慶尚北道のキョンサン市とポハン市で12日午前10時をもって「猛暑重大警報」が発令された。猛暑重大警報は従来の猛暑警報より1段階高い水準の警報で、先月1日に新たに導入された。制度導入後、実際に発令されたのは今回が初めてである。
猛暑重大警報の発令基準は、すでに2日以上にわたり最高体感温度35度以上が続いた地域で、最高体感温度が38度以上になるか、または最高気温が39度以上の状態が1日以上持続すると予想される場合である。
実際にキョンサンとポハンの一部地域は、すでに基準に近づくかこれを上回る猛暑を記録した。キョンサン市チュンバン洞の自動気象観測装置基準の気温は前日午後3時8分に37.9度まで上がり、ハヤン邑は39.9度を記録して40度に迫った。
ポハンも同様に、キゲ面で前日午後3時4分に気温が37.2度まで跳ね上がった。気象庁は、キゲ面とハヤン邑はこの日の最高気温が39度に達するとの見通しを示した。
今回の猛暑は、北太平洋高気圧とチベット高気圧が朝鮮半島を同時に覆うなか、慶尚北道南部地域に高温の南風が流入した影響と分析される。特に山を越えて降りる空気が一段と熱くなる「フェーン現象」が重なり、キョンサンとポハンの暑さが一層厳しくなったという説明である。
キョンサンは、気象庁が猛暑重大警報の発令可能性が最も高い地域として挙げてきた場所でもある。気象庁が2016年から昨年まで10年間の気象資料を分析した結果、現在の制度が当時存在していれば、キョンサンには年間平均3.1日の猛暑重大警報が発令されたと推定された。これは全国の気象特報区域の中で最も多い水準である。

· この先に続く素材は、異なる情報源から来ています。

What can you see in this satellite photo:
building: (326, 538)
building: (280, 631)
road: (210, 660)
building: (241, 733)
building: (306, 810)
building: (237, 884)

続いてキョンギ道のヨジュ市が年間平均2.5日、アンソン市が2.2日、テグとキョンギ道のヨンイン市がそれぞれ1.6日で後に続いた。一方、全特報区域の過半を超える53%は、同期間に猛暑重大警報水準の暑さを一度も経験しなかったことが分かった。
猛暑重大警報水準の暑さでは、健康な人でも熱中症リスクが大きく高まる可能性がある。疾病管理庁が2016〜2024年の気象資料と死因統計を分析した結果、最高体感温度38度以上または最高気温39度以上の状況では、死亡相対リスクが平時より1.16倍高まることが明らかになった。
これに伴い重大警報が発令されれば、屋外活動を直ちに中断し、猛暑避難所や日陰に移動して十分に水分を補給し、休息を取るべきである。